Which meant they wouldn’t. They owed him nothing. That they gave him back courtesy was comforting, at least indicating that they didn’t personally hold a grudge, but it didn’t mean a thing beyond that. Man’chi was everything—wherever theirs was, you couldn’t argue that.

At least they took him up the steps, into the hall. He held out a hope they might pass Cenedi’s office, and they did—but that door was shut, and no light showed under it. Damn, he thought, one more hope gone to nothing—it shook him, ever so small a shaking of his remaining understanding, but the thoughts kept wanting to scatter to what was happening, what might happen, whose these men were—and that wasn’t important, because he couldn’t do anything about it. He could sort through the questions they’d asked, and try to figure what they would ask—that… that was the only thing that would do any good; and he couldn’t trust that the persistent question about the gun was even the important one—it might be what they wanted him to focus on while they chipped away at what he did know… while they figured out where the limits of his knowledge were and how useful he was likely to be to them.
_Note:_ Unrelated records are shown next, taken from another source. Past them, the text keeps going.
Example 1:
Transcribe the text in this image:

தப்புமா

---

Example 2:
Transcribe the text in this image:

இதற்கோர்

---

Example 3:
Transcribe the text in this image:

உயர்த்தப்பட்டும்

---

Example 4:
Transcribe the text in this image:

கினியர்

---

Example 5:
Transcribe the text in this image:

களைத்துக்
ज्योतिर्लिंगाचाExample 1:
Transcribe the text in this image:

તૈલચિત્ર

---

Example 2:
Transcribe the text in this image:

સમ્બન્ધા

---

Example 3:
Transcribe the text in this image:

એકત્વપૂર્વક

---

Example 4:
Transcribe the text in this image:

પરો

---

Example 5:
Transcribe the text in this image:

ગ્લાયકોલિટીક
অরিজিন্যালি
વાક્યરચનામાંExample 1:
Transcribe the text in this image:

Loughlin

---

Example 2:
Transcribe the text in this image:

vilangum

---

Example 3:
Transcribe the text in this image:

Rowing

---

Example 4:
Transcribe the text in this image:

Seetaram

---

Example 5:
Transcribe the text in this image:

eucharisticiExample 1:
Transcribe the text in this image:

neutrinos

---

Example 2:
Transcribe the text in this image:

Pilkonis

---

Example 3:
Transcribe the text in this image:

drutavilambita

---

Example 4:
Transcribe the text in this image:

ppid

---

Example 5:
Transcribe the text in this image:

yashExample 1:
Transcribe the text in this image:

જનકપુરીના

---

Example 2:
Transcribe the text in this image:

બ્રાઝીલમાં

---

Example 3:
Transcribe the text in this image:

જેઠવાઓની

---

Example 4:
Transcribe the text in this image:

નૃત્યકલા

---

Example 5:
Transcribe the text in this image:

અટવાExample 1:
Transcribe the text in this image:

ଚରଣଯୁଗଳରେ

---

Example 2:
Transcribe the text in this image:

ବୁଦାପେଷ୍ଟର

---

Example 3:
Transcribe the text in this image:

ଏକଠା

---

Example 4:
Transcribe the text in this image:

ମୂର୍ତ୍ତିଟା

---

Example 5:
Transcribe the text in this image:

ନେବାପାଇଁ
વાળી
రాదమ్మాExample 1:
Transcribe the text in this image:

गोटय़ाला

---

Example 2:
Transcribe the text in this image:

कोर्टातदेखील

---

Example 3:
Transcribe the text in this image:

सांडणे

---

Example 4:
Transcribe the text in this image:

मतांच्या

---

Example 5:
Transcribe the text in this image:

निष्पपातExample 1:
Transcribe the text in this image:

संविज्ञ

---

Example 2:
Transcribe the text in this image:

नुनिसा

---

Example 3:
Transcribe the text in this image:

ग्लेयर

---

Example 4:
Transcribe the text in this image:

There wasn’t any damned launch facility—that was the scariest question, and they were wrong about that, they had to be wrong about that: he couldn’t make it true by any stretch of the imagination. But the stockpiling—they had the trade figures. He couldn’t lie about that. Atevi had finally gotten the lesson humans had taught, knew they were accumulating materials useful in certain kinds of development, and he could tell them far too much, if they asked the right questions and used the right drugs. Cenedi had said the same thing his own administrators had said: he wasn’t going to be any hero, unless he could think of a better lie than he’d thought of, impromptu, already… and build on what he’d said.